Monday, January 18, 2021

Eating before drinking cures hangover

Food is one of the factors that influences one’s body’s ability to absorb and tolerate alcohol. One of the biggest rules before drinking is always filling up on food before filling up on alcohol.
Junior nursing major Mallory Montanya said drinking excess amount of alcohol can cause alcohol poisoning that can even lead to death.

“Other than that, excess amount of alcohol can cause dehydration, headache, hangover and regret the next day,” she said.

A standard drink is 12 ounces of regular beer (150 calories), 5 ounces of wine (100 calories) and 1.5 ounces of 80-proof distilled spirits (100 calories), according to alcoholscreening.org, a project of the Boston University School of Public Health, a free service of the Partnership for Drug-Free Kids.

Montanya also said people should not drink with an empty stomach because the body absorbs alcohol faster. This can lead to intoxication.
“The faster the body absorbs, the faster it goes to your bloodstream,” she said.

Junior communication disorder major Cassandra Mantello said drinking with an empty stomach was the first time and also the last time.

“Before a night of drinking, I would eat bread and drink a lot of water,” she said. “I have learned my lesson that is to drink a lot of water and just stay hydrated in general.”

Montanya suggested people should choose to eat high-carbs food such as bread, potato or bananas because it can help to absorb the alcohol as one drinks it instead of going straight to the bloodstream.

In Elite Daily, an American online news platform, Nutritionist Katherine Brooking recommended people should focus on healthy fats and lean sources of protein, as these will help to slow digestion and the absorption of alcohol.

“Drinking lots of water while you are drinking because you want to try dilute the alcohol, also it helps to get rid of faster and decreases the chance of hangover,” Montanya said.

A hangover’s symptoms include headache, nausea, vomiting, sweating, fatigue, shakiness, sensitivity to light and irritability, according to alcohol.org.nz, information, advice, research and resources to help prevent and reduce alcohol-related harm and inspire New Zealanders to make better decisions about drinking alcohol.

“I have been hangover plenty of time before,” senior environmental science major Kelly O’keefe said. “I puked. Next morning, I felt awful, threw up again, had a cold sweat and just generally regreted.”

Mantello said she would feel groggy, tired and sensitive whenever she has a hangover. She said she just wants to stay in bed all day and be unproductive.
“I did not want to do anything,” Mantello said. “I even makes my friends get me food and bring it to me.”

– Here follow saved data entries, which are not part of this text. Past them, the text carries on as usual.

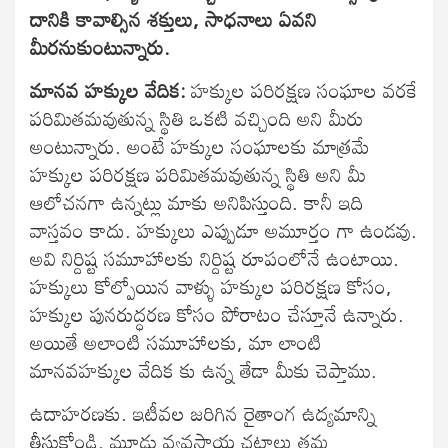
దానికి కావాల్సిన శక్తులు, సాధనాలు ఏవని
మీరనుకుంటున్నారు.
మానవ హక్కుల వేదిక
:
హక్కుల పరిరక్షణ సంఘాల వరకే
పరిమితమవుతున్న స్థితి ఒకటి వచ్చింది అని మీరు
అంటున్నారు. అంటే హక్కుల సంఘాలకు మాత్రమే
హక్కుల పరిరక్షణ పరిమితమవుతున్న స్థితి అని మీ
ఆలోచనగా ఉన్నట్లు మాకు అనిపిస్తుంది. కానీ ఇది
వాస్తవం కాదు. హక్కులు ఎప్పుడూ అమూర్తం గా ఉండవు.
అవి నిర్దిష్ట సమూహాలకు నిర్దిష్ట రూపంలోనే ఉంటాయి.
హక్కులు కోల్పోయిన వాళ్ళు హక్కుల పరిరక్షణ కోసం,
హక్కుల పునరుద్ధరణ కోసం పోరాటం చేస్తూనే ఉన్నారు.
అయితే అలాంటి సమూహాలకు, మా లాంటి
మానవహక్కుల వేదిక కు ఉన్న తేడా మీకు చెప్తాము.
ఉదాహరణకు. ఇటీవల జరిగిన రైతాంగ ఉద్యమాన్ని
తీసుకోండి. మూడు వ్యవసాయ చట్టాలు తమ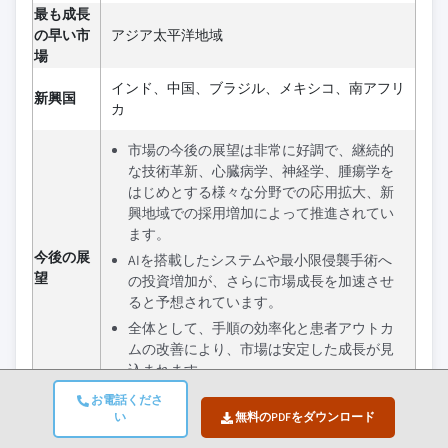
最も成長
の早い市
アジア太平洋地域
場
インド、中国、ブラジル、メキシコ、南アフリ
新興国
カ
市場の今後の展望は非常に好調で、継続的
な技術革新、心臓病学、神経学、腫瘍学を
はじめとする様々な分野での応用拡大、新
興地域での採用増加によって推進されてい
ます。
今後の展
AIを搭載したシステムや最小限侵襲手術へ
望
の投資増加が、さらに市場成長を加速させ
ると予想されています。
全体として、手順の効率化と患者アウトカ
ムの改善により、市場は安定した成長が見
込まれます。
お電話くださ
い
無料のPDFをダウンロード
この市場における成長の機会は何でしょうか?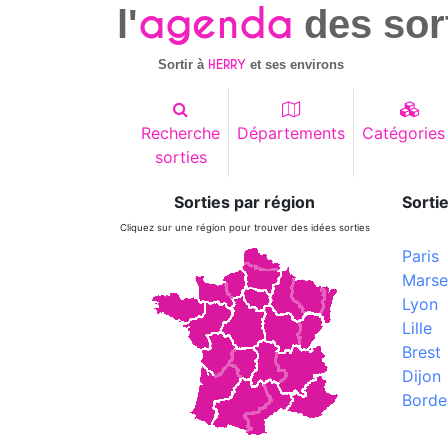
agenda
l'
des sor
HERRY
Sortir à
et ses environs
Recherche
Départements
Catégories
sorties
Sorties par région
Sortie
Cliquez sur une région pour trouver des idées sorties
Paris
Marsei
Lyon
Lille
Brest
Dijon
Borde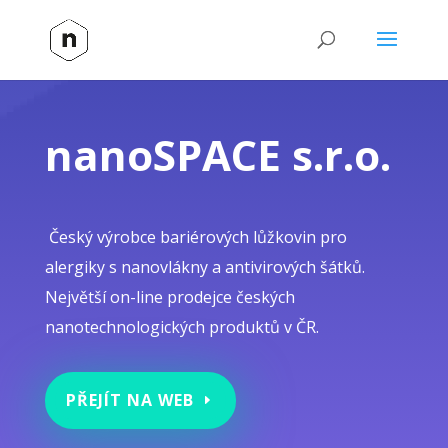
nanoSPACE s.r.o.
Český výrobce bariérových lůžkovin pro
alergiky s nanovlákny a antivirových šátků.
Největší on-line prodejce českých
nanotechnologických produktů v ČR.
PŘEJÍT NA WEB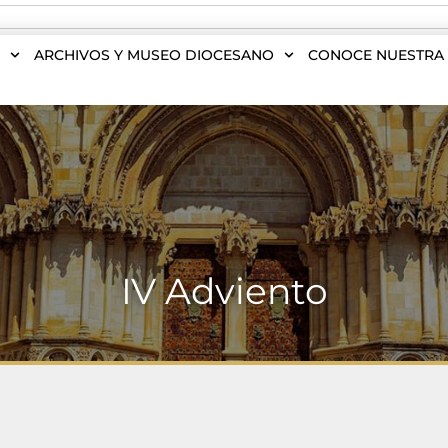
S
ARCHIVOS Y MUSEO DIOCESANO
CONOCE NUESTRA 
IV Adviento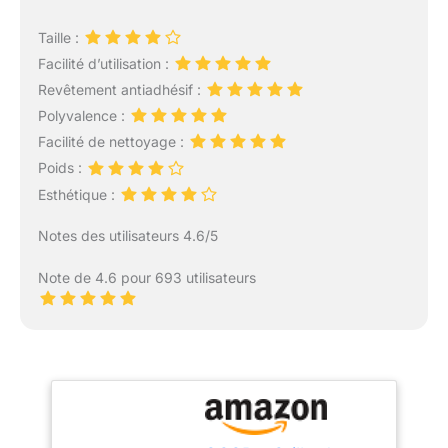
Taille :
Facilité d’utilisation :
Revêtement antiadhésif :
Polyvalence :
Facilité de nettoyage :
Poids :
Esthétique :
Notes des utilisateurs 4.6/5
Note de 4.6 pour 693 utilisateurs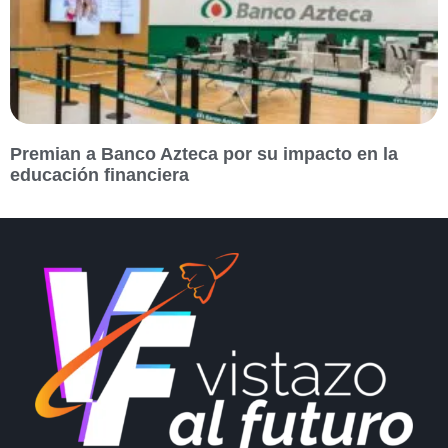
Premian a Banco Azteca por su impacto en la
educación financiera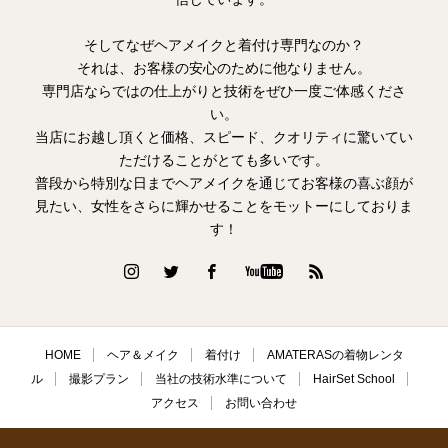
そしてなぜヘアメイクと着付け専門なのか？
それは、お客様の安心のために他なりません。
専門店ならではの仕上がりと技術をぜひ一度ご体感くださ
い。
当店にお越し頂くと価格、スピード、クオリティに驚いてい
ただけることがとても多いです。
普段から特別な日までヘアメイクを通じてお客様の喜ぶ顔が
見たい、女性をさらに輝かせることをモットーにしておりま
す！
HOME
ヘア＆メイク
着付け
AMATERASの着物レンタ
ル
撮影プラン
当社の技術水準について
HairSet School
アクセス
お問い合わせ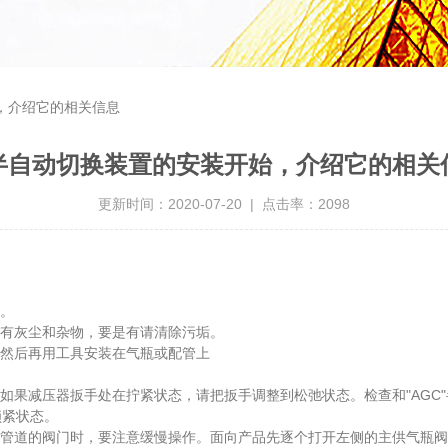
，介绍它的相关信息
半自动切换装置的安装开始，介绍它的相关
更新时间：2020-07-20 | 点击率：2098
。
有灰尘和杂物，要是有请清除污垢。
然后再用工具安装在气瓶或配管上
果减压器扳手处在拧紧状态，请把扳手调整到松弛状态。检查和"AGC
锁紧状态。
管道的阀门时，要注意缓慢操作。面向产品先逐个打开左侧的主供气瓶阀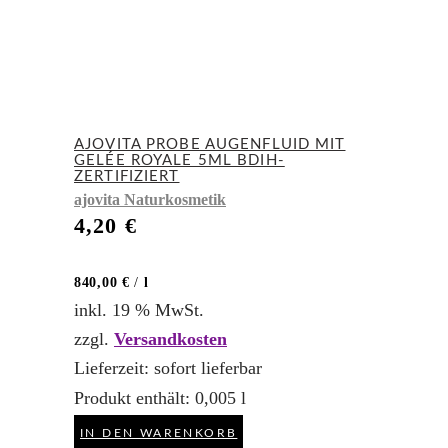
AJOVITA PROBE AUGENFLUID MIT
GELÉE ROYALE 5ML BDIH-
ZERTIFIZIERT
ajovita Naturkosmetik
4,20
€
840,00
€
/
l
inkl. 19 % MwSt.
zzgl.
Versandkosten
Lieferzeit:
sofort lieferbar
Produkt enthält: 0,005
l
IN DEN WARENKORB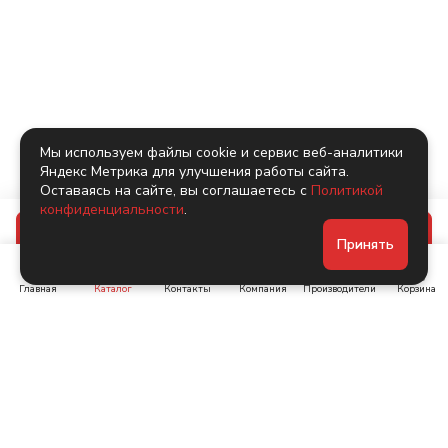
Мы используем файлы cookie и сервис веб-аналитики
Яндекс Метрика для улучшения работы сайта.
Оставаясь на сайте, вы соглашаетесь с
Политикой
конфиденциальности
.
В корзину
Принять
Главная
Каталог
Контакты
Компания
Производители
Корзина
Ленинский пр-т, д. 134
Коломяжский пр. 15, корп
1
+7 (905) 222-40-44
+7 (960) 283-67-89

Hangovers are the unpleasant after effects of alcohol intoxication. The key to prevent this are always drinking in moderation, staying hydrated, getting enough sleep, making sure to eat a healthy meal and resting up, according to Healthline, a health information site.

“The most important thing is not drinking to the point that you get sick and throw up,” O’keefe said. “Make sure you eat and know how you much you are going to drink. Know your limit and never forget to drink water.”